Bagian Dokumen ▸

(Draf Buku “BERTANI
DAN BERDAGANG SECARA ISLAMI” . Seri
Buku Sosial Ekonomi Pertanian Islam. Draft I – April 2020. Oleh: SYAHYUTI)
Pada hakekatnya
agribisnis adalah bagaimana strategi memperoleh keuntungan dengan mengelola
segala aspek usaha pertanian. Mulai dari budidaya, pascapanen, pengolahan,
hingga pemasaran. Ini jelas pekerjaan mulia. Objek agribisnis dapat berupa
tumbuhan, hewan, ataupun organisme hidup lainnya.
Artinya,
agribisnis adalah menjadikan bertani sebagai sebuah bisnis. Maka, menanam,
memanen, haruslah menjual. Nah, disinilah sesungguhnya datang masalah. Ketika
petani harus berhubungan dengan pasar, maka kegiatan bertani yang indah
romantis sebagai way of life berubah
menjadi kalkulasi bisnis penuh perhitungan finansial.

Catatan dari sebuah koleksi ▸
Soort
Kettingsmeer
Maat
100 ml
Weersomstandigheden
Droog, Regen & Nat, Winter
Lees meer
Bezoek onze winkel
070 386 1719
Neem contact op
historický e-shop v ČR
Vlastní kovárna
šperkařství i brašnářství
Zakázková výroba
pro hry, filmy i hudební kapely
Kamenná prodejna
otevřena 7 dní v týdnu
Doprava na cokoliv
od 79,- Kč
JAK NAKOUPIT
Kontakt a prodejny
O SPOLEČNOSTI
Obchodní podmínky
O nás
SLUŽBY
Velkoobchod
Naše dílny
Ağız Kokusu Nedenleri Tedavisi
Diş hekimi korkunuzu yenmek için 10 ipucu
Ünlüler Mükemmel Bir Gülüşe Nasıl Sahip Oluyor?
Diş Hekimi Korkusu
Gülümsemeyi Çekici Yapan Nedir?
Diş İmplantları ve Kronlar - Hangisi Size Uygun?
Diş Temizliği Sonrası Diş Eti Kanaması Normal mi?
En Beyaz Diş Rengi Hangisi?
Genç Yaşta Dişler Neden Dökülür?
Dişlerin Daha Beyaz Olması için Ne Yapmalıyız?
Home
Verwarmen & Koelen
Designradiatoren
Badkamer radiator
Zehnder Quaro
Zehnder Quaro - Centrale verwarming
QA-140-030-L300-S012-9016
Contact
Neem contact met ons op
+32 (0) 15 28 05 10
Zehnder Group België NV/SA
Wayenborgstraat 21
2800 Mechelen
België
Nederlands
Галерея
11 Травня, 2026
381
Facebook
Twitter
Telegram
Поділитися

Daftar Tugas ▸
1. Jawablah pertanyaan berikut berdasarkan teks tentang agribisnis.
(a) Apa hakikat agribisnis menurut teks tersebut?
(b) Apa saja yang dapat menjadi objek agribisnis?
(c) Berubah menjadi apa kegiatan bertani ketika petani harus berhubungan dengan pasar?
2. Tolong tuliskan lanjutan teks tentang agribisnis, mulai setelah kalimat terakhirnya.

Daftar Jawaban ▸
1.
(a) Strategi memperoleh keuntungan dengan mengelola segala aspek usaha pertanian, mulai dari budidaya, pascapanen, pengolahan, hingga pemasaran.
(b) Tumbuhan, hewan, ataupun organisme hidup lainnya.
(c) Menjadi kalkulasi bisnis penuh perhitungan finansial.

2.
Ada sebuah buku menarik tentang ini berjudul “Agribisnis Syariah:
Manajemen Agribisnis dalam Perspektif Syariah Islam ditulis Said dan Pratiwi
(2005), walau saya belum sempat baca. Sistem dan Manajemen Agribisnis syariah
adalah suatu konsep yang dapat dijadikan ikhtiar membangun sebuah nilai-nilai
kebenaran dalam berbisnis berdasarkan kesadaran akan makna penciptaan alam raya
sebagai anugerah yang harus di kelola dengan baik. Usaha ini menyatukan hasrat
berekonomi dan spiritual dalam satu nafas. Mencari uang, membuka lapangan
kerja, mendapatkan nafkah, sekaligus mencatatkan amal soleh.
Agribisnis
tersusun atas sub sistem budidaya, penyaluran dan pengadaan sarana produksi, pengolahan pascapanen, lanjut
ke tananiaga dan pemasaran, dan lembaga-lembaga penunjang. Apakah syariah ada di sini? Ya. Syariah muncul sepanjang sebuah aktivitas
melibatkan interaksi, baik interaksi manusia dengan alam, apalagi interaksi
dengan manusia lain. Dalam kelima subsistem ini jelas melibatkan manusia dengan
manusia
(muamalah). Maka relasi mereka harus lah berpendoman pada panduan Islami. Jadi,
jika bertani harus syariah, maka agribisnis tentu juga harus syariah.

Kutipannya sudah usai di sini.